▸ **DATA FOR THIS TASK**
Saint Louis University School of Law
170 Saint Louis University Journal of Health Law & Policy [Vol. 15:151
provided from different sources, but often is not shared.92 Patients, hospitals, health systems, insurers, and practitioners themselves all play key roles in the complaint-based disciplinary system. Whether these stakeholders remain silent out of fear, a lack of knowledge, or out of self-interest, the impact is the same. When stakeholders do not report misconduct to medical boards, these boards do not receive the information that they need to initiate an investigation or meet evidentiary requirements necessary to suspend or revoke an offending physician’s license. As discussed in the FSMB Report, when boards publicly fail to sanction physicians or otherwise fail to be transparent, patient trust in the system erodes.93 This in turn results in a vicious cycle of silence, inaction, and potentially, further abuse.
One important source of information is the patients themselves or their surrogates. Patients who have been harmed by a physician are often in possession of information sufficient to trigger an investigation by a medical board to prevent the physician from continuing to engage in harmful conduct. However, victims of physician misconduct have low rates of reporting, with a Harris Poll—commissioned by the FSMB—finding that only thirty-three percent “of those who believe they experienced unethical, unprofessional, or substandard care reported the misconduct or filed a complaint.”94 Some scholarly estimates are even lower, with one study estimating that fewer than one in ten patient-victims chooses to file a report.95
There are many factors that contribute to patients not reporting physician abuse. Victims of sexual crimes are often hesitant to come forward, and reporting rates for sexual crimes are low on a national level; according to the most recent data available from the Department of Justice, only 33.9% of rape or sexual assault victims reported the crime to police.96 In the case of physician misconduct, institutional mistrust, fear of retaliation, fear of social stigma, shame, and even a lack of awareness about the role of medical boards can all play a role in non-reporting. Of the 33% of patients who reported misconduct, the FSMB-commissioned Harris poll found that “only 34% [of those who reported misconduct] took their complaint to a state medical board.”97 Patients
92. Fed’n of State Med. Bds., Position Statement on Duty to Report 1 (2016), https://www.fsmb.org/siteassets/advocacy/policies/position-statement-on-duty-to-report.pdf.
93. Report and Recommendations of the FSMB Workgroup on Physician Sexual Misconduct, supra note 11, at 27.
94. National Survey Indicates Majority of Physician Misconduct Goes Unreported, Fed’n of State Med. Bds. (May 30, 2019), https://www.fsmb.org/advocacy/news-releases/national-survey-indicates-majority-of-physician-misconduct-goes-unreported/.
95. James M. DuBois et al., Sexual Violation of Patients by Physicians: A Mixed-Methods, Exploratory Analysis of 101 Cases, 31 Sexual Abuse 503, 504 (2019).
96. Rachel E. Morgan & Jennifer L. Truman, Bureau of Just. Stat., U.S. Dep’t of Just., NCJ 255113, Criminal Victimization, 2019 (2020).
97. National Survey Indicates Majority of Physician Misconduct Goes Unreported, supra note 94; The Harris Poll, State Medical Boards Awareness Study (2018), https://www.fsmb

▸ **EXERCISE DESCRIPTION**
Retype all of the records above without a single alteration.

▸ **EXERCISE RESULT**
Saint Louis University School of Law
170 Saint Louis University Journal of Health Law & Policy [Vol. 15:151
provided from different sources, but often is not shared.92 Patients, hospitals, health systems, insurers, and practitioners themselves all play key roles in the complaint-based disciplinary system. Whether these stakeholders remain silent out of fear, a lack of knowledge, or out of self-interest, the impact is the same. When stakeholders do not report misconduct to medical boards, these boards do not receive the information that they need to initiate an investigation or meet evidentiary requirements necessary to suspend or revoke an offending physician’s license. As discussed in the FSMB Report, when boards publicly fail to sanction physicians or otherwise fail to be transparent, patient trust in the system erodes.93 This in turn results in a vicious cycle of silence, inaction, and potentially, further abuse.
One important source of information is the patients themselves or their surrogates. Patients who have been harmed by a physician are often in possession of information sufficient to trigger an investigation by a medical board to prevent the physician from continuing to engage in harmful conduct. However, victims of physician misconduct have low rates of reporting, with a Harris Poll—commissioned by the FSMB—finding that only thirty-three percent “of those who believe they experienced unethical, unprofessional, or substandard care reported the misconduct or filed a complaint.”94 Some scholarly estimates are even lower, with one study estimating that fewer than one in ten patient-victims chooses to file a report.95
There are many factors that contribute to patients not reporting physician abuse. Victims of sexual crimes are often hesitant to come forward, and reporting rates for sexual crimes are low on a national level; according to the most recent data available from the Department of Justice, only 33.9% of rape or sexual assault victims reported the crime to police.96 In the case of physician misconduct, institutional mistrust, fear of retaliation, fear of social stigma, shame, and even a lack of awareness about the role of medical boards can all play a role in non-reporting. Of the 33% of patients who reported misconduct, the FSMB-commissioned Harris poll found that “only 34% [of those who reported misconduct] took their complaint to a state medical board.”97 Patients
92. Fed’n of State Med. Bds., Position Statement on Duty to Report 1 (2016), https://www.fsmb.org/siteassets/advocacy/policies/position-statement-on-duty-to-report.pdf.
93. Report and Recommendations of the FSMB Workgroup on Physician Sexual Misconduct, supra note 11, at 27.
94. National Survey Indicates Majority of Physician Misconduct Goes Unreported, Fed’n of State Med. Bds. (May 30, 2019), https://www.fsmb.org/advocacy/news-releases/national-survey-indicates-majority-of-physician-misconduct-goes-unreported/.
95. James M. DuBois et al., Sexual Violation of Patients by Physicians: A Mixed-Methods, Exploratory Analysis of 101 Cases, 31 Sexual Abuse 503, 504 (2019).
96. Rachel E. Morgan & Jennifer L. Truman, Bureau of Just. Stat., U.S. Dep’t of Just., NCJ 255113, Criminal Victimization, 2019 (2020).
97. National Survey Indicates Majority of Physician Misconduct Goes Unreported, supra note 94; The Harris Poll, State Medical Boards Awareness Study (2018), https://www.fsmb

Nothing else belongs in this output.